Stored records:
++++++++++
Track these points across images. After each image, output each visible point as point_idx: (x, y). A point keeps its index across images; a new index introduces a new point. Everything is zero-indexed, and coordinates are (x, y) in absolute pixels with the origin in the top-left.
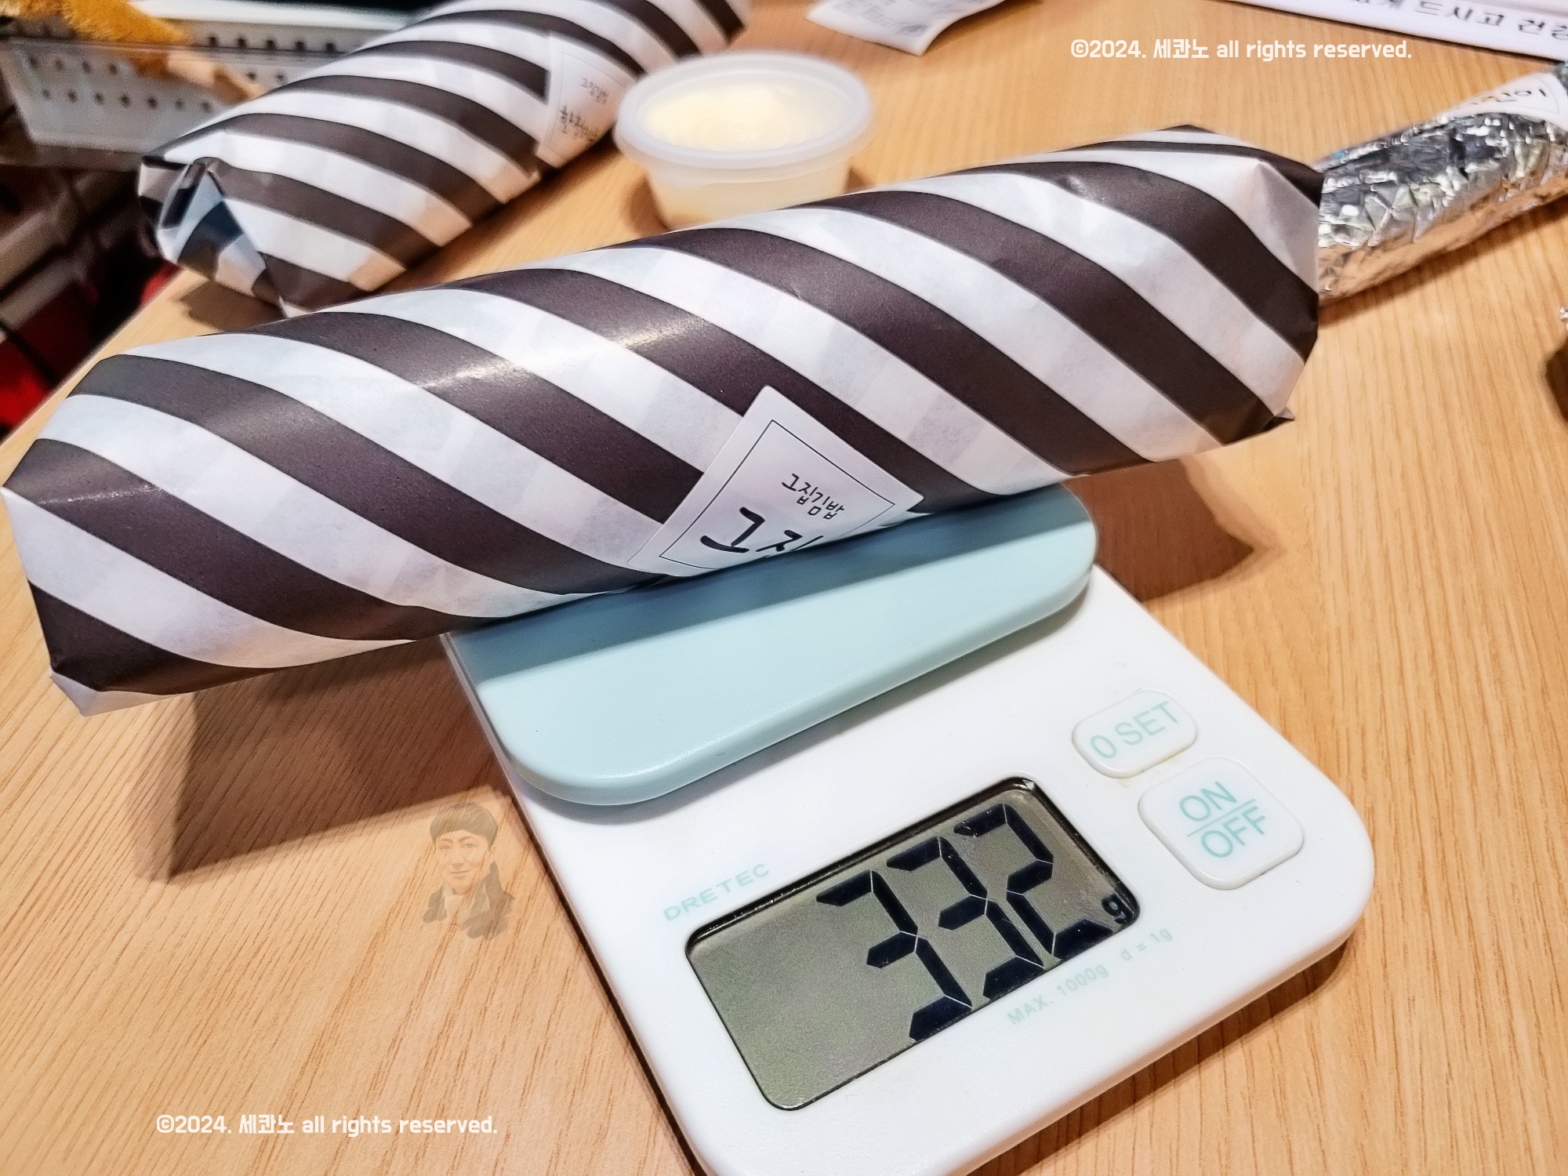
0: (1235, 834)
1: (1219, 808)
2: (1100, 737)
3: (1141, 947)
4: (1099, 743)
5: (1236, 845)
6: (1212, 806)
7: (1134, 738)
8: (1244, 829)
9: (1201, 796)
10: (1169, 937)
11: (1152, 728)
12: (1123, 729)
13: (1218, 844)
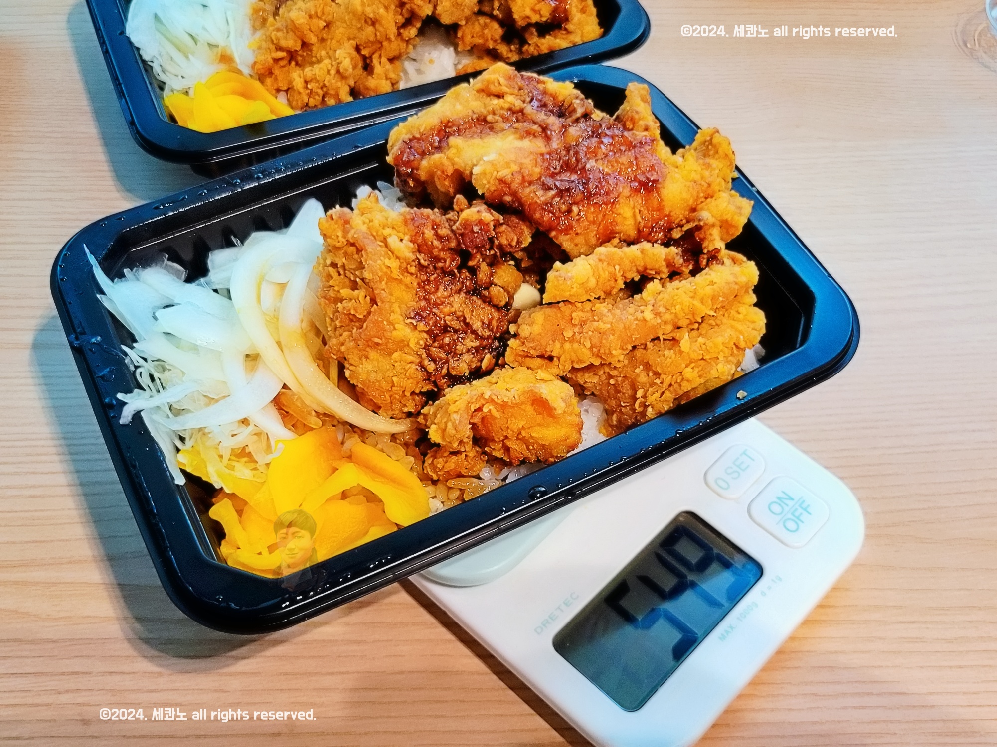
0: (798, 518)
1: (787, 505)
2: (720, 479)
3: (769, 588)
4: (720, 482)
5: (800, 524)
6: (783, 505)
7: (735, 475)
8: (801, 514)
9: (776, 500)
10: (780, 579)
11: (743, 467)
12: (730, 470)
13: (791, 525)
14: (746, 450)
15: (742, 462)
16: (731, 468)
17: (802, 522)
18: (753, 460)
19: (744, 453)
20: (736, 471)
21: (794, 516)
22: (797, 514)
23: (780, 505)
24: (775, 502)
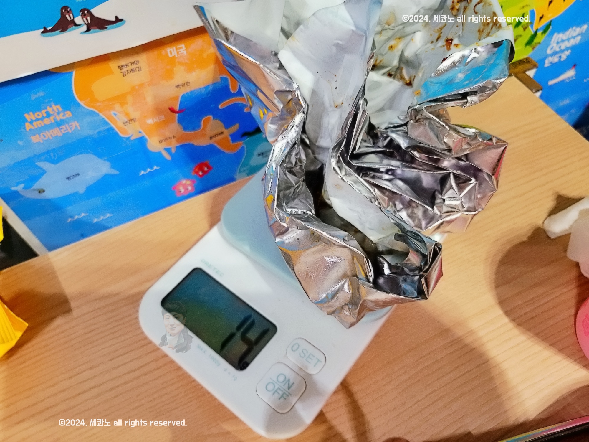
0: (276, 391)
1: (284, 385)
2: (299, 346)
3: (229, 373)
4: (296, 347)
5: (272, 392)
6: (284, 383)
7: (302, 355)
8: (278, 393)
9: (287, 379)
10: (235, 380)
11: (309, 360)
12: (305, 352)
13: (270, 387)
14: (321, 362)
15: (312, 359)
16: (307, 352)
17: (273, 394)
18: (314, 366)
19: (319, 360)
20: (305, 355)
21: (277, 389)
22: (279, 391)
23: (284, 380)
24: (285, 378)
++++++++++
What the exercise asks: Write out the records again, replacing "zero-indexed" with "numbered from zero" and keeping everything else the same. Omit the pictures from your answer.

Written answer:
Track these points across images. After each image, output each visible point as point_idx: (x, y). A point keeps its index across images; a new index introduces a new point. Everything is numbered from zero, and coordinates are (x, y) in absolute pixels with the origin in the top-left.
0: (1235, 834)
1: (1219, 808)
2: (1100, 737)
3: (1141, 947)
4: (1099, 743)
5: (1236, 845)
6: (1212, 806)
7: (1134, 738)
8: (1244, 829)
9: (1201, 796)
10: (1169, 937)
11: (1152, 728)
12: (1123, 729)
13: (1218, 844)
0: (798, 518)
1: (787, 505)
2: (720, 479)
3: (769, 588)
4: (720, 482)
5: (800, 524)
6: (783, 505)
7: (735, 475)
8: (801, 514)
9: (776, 500)
10: (780, 579)
11: (743, 467)
12: (730, 470)
13: (791, 525)
14: (746, 450)
15: (742, 462)
16: (731, 468)
17: (802, 522)
18: (753, 460)
19: (744, 453)
20: (736, 471)
21: (794, 516)
22: (797, 514)
23: (780, 505)
24: (775, 502)
0: (276, 391)
1: (284, 385)
2: (299, 346)
3: (229, 373)
4: (296, 347)
5: (272, 392)
6: (284, 383)
7: (302, 355)
8: (278, 393)
9: (287, 379)
10: (235, 380)
11: (309, 360)
12: (305, 352)
13: (270, 387)
14: (321, 362)
15: (312, 359)
16: (307, 352)
17: (273, 394)
18: (314, 366)
19: (319, 360)
20: (305, 355)
21: (277, 389)
22: (279, 391)
23: (284, 380)
24: (285, 378)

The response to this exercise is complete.